* _ABOUT THIS TASK_
Render the part of the records that opens with the line containing "Dlatego dla każdego" and closes with the line containing "Métodos de pago", both included, as a Markdown table with the columns Row and Line, numbering each row and skipping blank lines. Leave the pictures out.

______

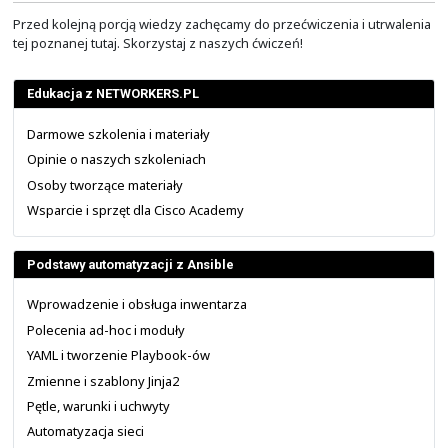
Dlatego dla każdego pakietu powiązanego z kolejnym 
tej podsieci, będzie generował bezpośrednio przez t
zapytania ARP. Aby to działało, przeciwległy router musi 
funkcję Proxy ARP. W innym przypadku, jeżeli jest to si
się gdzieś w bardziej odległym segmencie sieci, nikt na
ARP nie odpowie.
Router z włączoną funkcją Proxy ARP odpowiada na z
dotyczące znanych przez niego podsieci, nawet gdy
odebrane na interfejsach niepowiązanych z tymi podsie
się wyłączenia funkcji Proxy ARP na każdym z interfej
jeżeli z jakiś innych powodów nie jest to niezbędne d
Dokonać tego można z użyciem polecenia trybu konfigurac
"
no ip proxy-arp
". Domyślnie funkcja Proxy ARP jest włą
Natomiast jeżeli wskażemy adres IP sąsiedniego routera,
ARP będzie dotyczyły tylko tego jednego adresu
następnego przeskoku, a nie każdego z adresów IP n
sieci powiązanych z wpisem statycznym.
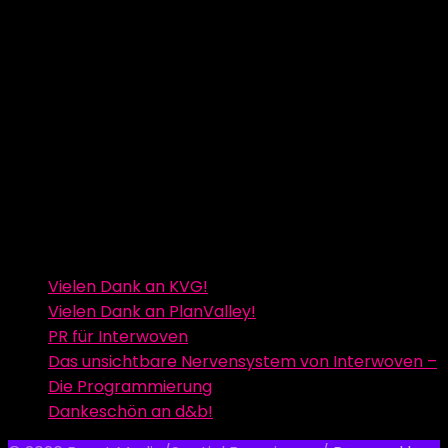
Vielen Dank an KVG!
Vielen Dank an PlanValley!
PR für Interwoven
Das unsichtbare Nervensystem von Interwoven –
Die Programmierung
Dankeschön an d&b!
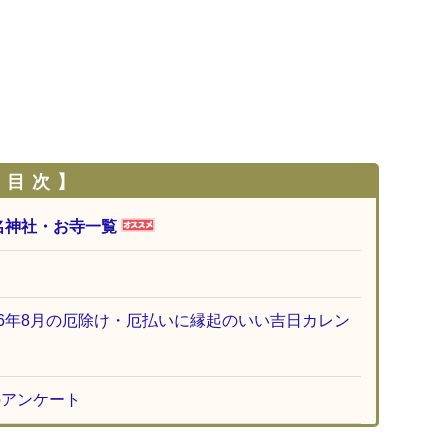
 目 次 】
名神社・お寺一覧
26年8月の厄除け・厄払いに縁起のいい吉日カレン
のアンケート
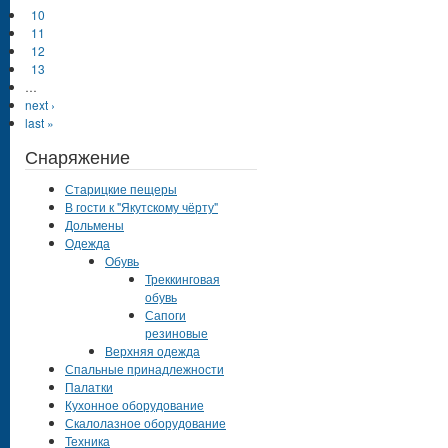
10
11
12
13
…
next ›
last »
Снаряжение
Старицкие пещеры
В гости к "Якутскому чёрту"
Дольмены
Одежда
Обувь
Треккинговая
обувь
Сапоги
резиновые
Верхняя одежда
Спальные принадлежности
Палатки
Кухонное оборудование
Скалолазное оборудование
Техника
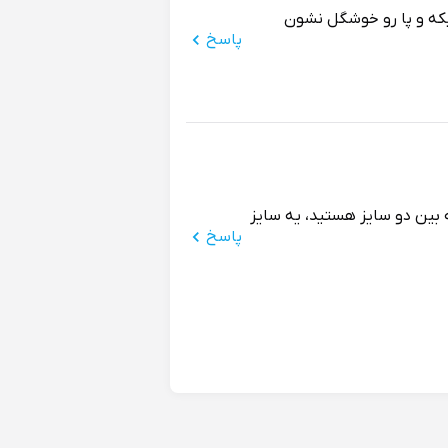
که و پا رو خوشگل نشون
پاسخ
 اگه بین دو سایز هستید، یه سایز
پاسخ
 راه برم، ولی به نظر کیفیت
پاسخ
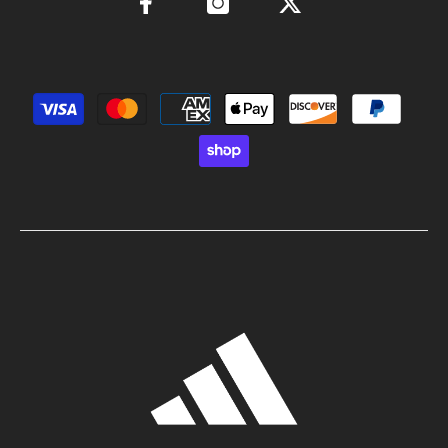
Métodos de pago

______

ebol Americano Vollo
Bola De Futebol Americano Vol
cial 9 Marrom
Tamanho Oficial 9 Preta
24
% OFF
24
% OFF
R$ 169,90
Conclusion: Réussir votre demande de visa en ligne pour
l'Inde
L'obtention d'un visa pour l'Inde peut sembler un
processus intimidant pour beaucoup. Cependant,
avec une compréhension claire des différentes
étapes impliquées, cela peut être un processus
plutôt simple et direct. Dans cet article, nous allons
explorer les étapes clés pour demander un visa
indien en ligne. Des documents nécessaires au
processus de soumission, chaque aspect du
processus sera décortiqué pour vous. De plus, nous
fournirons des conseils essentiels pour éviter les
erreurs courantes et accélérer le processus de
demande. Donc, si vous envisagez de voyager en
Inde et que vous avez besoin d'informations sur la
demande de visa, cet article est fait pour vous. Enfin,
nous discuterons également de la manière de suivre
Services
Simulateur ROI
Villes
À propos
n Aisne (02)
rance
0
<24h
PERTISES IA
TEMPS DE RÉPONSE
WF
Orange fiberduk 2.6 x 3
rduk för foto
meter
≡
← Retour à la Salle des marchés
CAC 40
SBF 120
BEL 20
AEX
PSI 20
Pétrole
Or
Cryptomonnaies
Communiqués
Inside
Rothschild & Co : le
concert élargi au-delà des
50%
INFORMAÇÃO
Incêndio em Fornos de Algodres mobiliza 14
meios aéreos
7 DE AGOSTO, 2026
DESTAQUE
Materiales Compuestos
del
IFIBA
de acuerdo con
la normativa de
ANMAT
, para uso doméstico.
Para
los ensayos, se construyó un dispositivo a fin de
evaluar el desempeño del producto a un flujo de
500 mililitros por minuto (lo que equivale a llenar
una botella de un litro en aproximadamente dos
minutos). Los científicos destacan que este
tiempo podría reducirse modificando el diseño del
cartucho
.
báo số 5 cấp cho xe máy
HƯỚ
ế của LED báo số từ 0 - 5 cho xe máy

______

* _REPLY_
| Row | Line |
|---|---|
| 1 | Dlatego dla każdego pakietu powiązanego z kolejnym  |
| 2 | tej podsieci, będzie generował bezpośrednio przez t |
| 3 | zapytania ARP. Aby to działało, przeciwległy router musi  |
| 4 | funkcję Proxy ARP. W innym przypadku, jeżeli jest to si |
| 5 | się gdzieś w bardziej odległym segmencie sieci, nikt na |
| 6 | ARP nie odpowie. |
| 7 | Router z włączoną funkcją Proxy ARP odpowiada na z |
| 8 | dotyczące znanych przez niego podsieci, nawet gdy |
| 9 | odebrane na interfejsach niepowiązanych z tymi podsie |
| 10 | się wyłączenia funkcji Proxy ARP na każdym z interfej |
| 11 | jeżeli z jakiś innych powodów nie jest to niezbędne d |
| 12 | Dokonać tego można z użyciem polecenia trybu konfigurac |
| 13 | " |
| 14 | no ip proxy-arp |
| 15 | ". Domyślnie funkcja Proxy ARP jest włą |
| 16 | Natomiast jeżeli wskażemy adres IP sąsiedniego routera, |
| 17 | ARP będzie dotyczyły tylko tego jednego adresu |
| 18 | następnego przeskoku, a nie każdego z adresów IP n |
| 19 | sieci powiązanych z wpisem statycznym. |
| 20 | Vielen Dank an KVG! |
| 21 | Vielen Dank an PlanValley! |
| 22 | PR für Interwoven |
| 23 | Das unsichtbare Nervensystem von Interwoven – |
| 24 | Die Programmierung |
| 25 | Dankeschön an d&b! |
| 26 |  目 次 】 |
| 27 | 名神社・お寺一覧 |
| 28 | 26年8月の厄除け・厄払いに縁起のいい吉日カレン |
| 29 | のアンケート |
| 30 | 10 |
| 31 | 11 |
| 32 | 12 |
| 33 | 13 |
| 34 | … |
| 35 | next › |
| 36 | last » |
| 37 | Снаряжение |
| 38 | Старицкие пещеры |
| 39 | В гости к "Якутскому чёрту" |
| 40 | Дольмены |
| 41 | Одежда |
| 42 | Обувь |
| 43 | Треккинговая |
| 44 | обувь |
| 45 | Сапоги |
| 46 | резиновые |
| 47 | Верхняя одежда |
| 48 | Спальные принадлежности |
| 49 | Палатки |
| 50 | Кухонное оборудование |
| 51 | Скалолазное оборудование |
| 52 | Техника |
| 53 | که و پا رو خوشگل نشون |
| 54 | پاسخ |
| 55 |  اگه بین دو سایز هستید، یه سایز |
| 56 | پاسخ |
| 57 |  راه برم، ولی به نظر کیفیت |
| 58 | پاسخ |
| 59 | Métodos de pago |